Gone, too, are the fights and battles created only to look cool and glorify violence. The jousts and eventual Trial of Seven in “A Knight of the Seven Kingdoms” are brutal affairs. They are, as fellow HBO character Logan Roy might say, “A fight for a knife in the mud.” Well shot, yes—showrunner Ira Parker remembered the importance of lighting, which many others have forgotten, and the extended sequence shown through the slit in Dunk’s helm is marvelous—but never glorious or glamorous. Instead, they are brutal, pointless, wasteful. No matter how kind Prince Baelor may be and no matter how warm Carvel’s expression can be, the Targaryens will trample on the nobles and the nobles will trample on the smallfolk regardless of whether they are good people or not, because that is the system that has been set up. Even the Targaryens self-immolate. “No doubt we’ll make a man of him too,” drunken Prince Daeron (Henry Ashton, doing a lot with very little screentime) says of the youngest Targaryen prince. “Game of Thrones” may have burned the Iron Throne, but it was never that concerned with the cannibalizing nature of the Westerosi nobility despite Martin’s emphasis on it in “A Song of Ice and Fire.” Things fall apart, the center cannot hold. “A Knight of the Seven Kingdoms” understands that.

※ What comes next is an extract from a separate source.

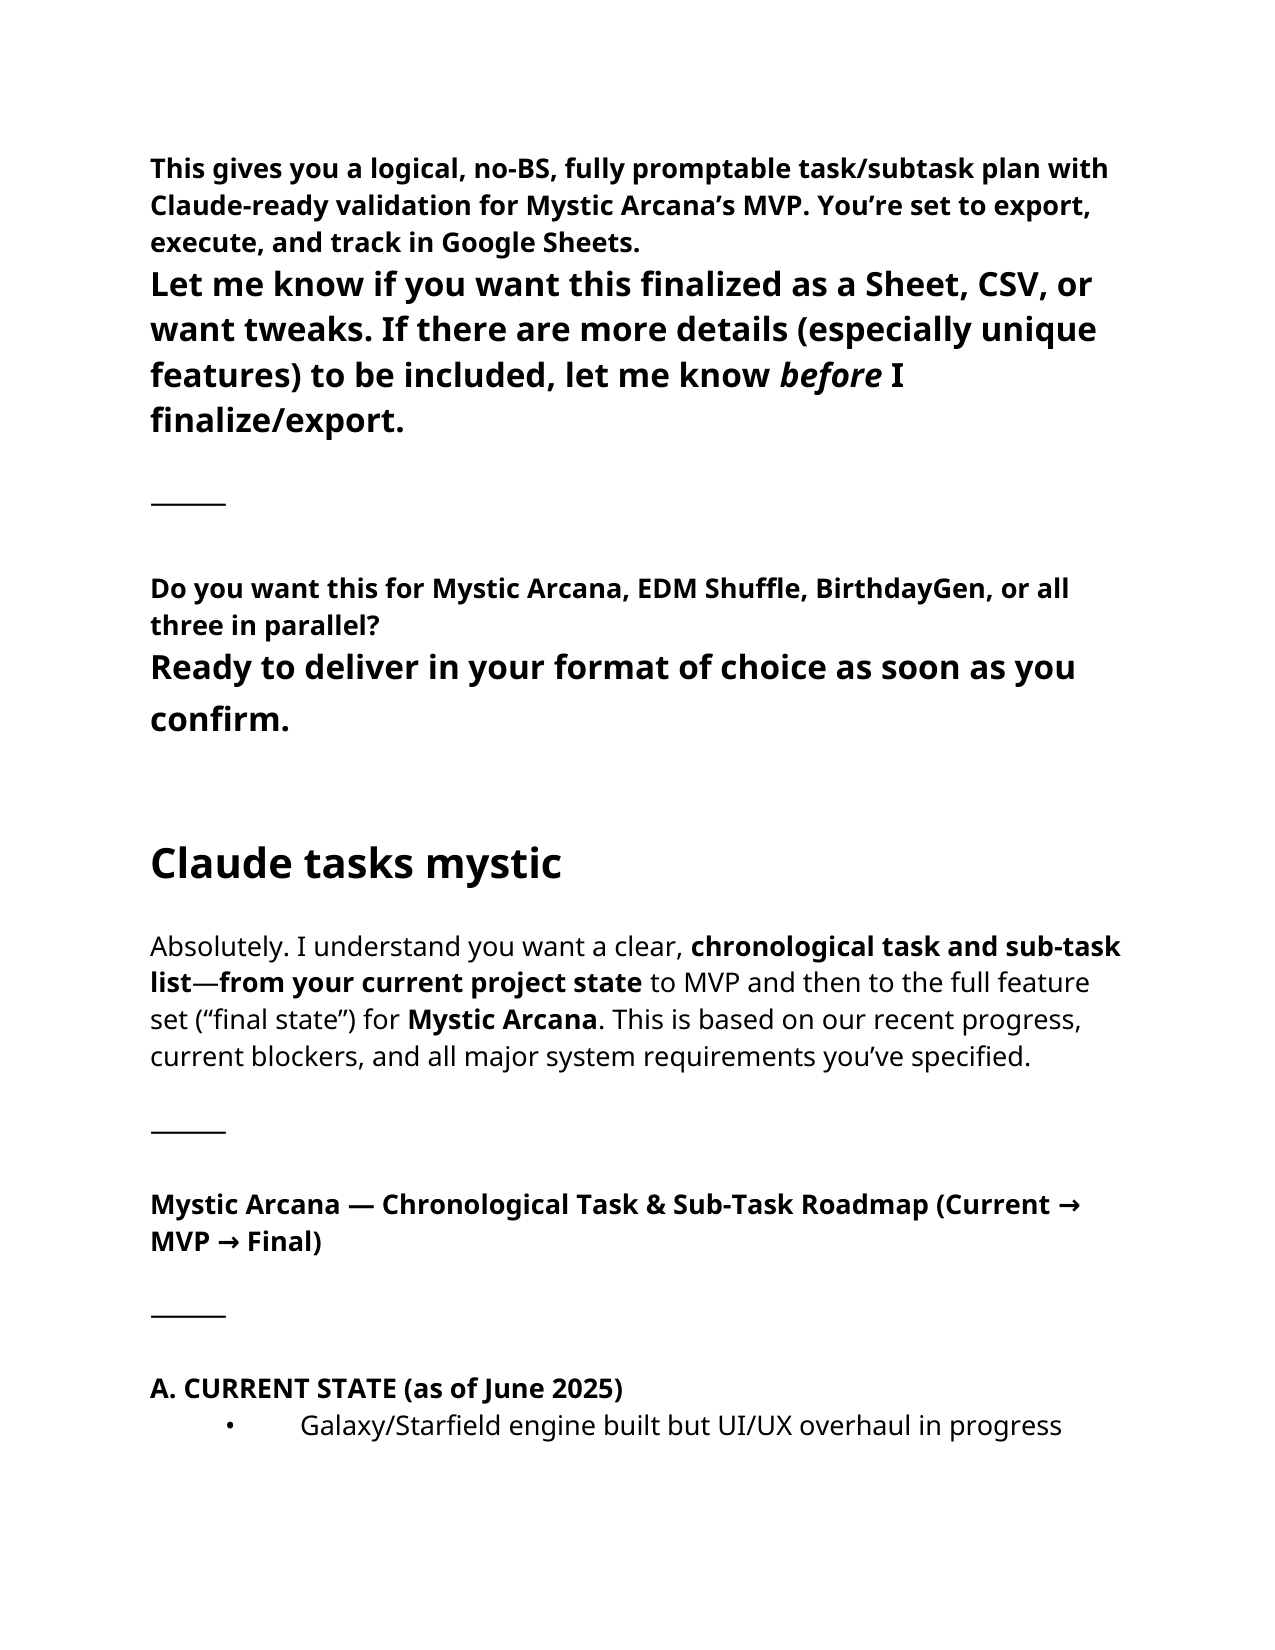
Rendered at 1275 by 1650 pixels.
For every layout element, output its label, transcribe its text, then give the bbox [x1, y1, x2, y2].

It understands, too, that the show would not be “A Knight of the Seven Kingdoms” if it got too bogged down in Targaryen melodrama. Dunk very purposely denies the chance to entangle himself further. He may rub up against the nobility, but the scale of Dunk and Egg’s stories are purposely small, giving us a new perspective on life in Westeros and preventing the kind of grandiose bloat that plagued “Thrones” and has begun to dog “House of the Dragon.” I could quibble, if I wanted to: there are perhaps three to many poop or fart jokes, Steely Pate (Yousef Kerkour) doesn’t say the iconic “a knight who remembered his vows” line, Beesbury, Valarr, Robyn Rhysling (Williams Houston), and Humfrey Hardyng (Ross Anderson) are victims of the shorter episodes and could have used more screentime. But, frankly, it’s hard to care all that much when the Fossoways are dripped out in apple-themed armor. Apple-themed armor, guys. How could I do anything but love this show?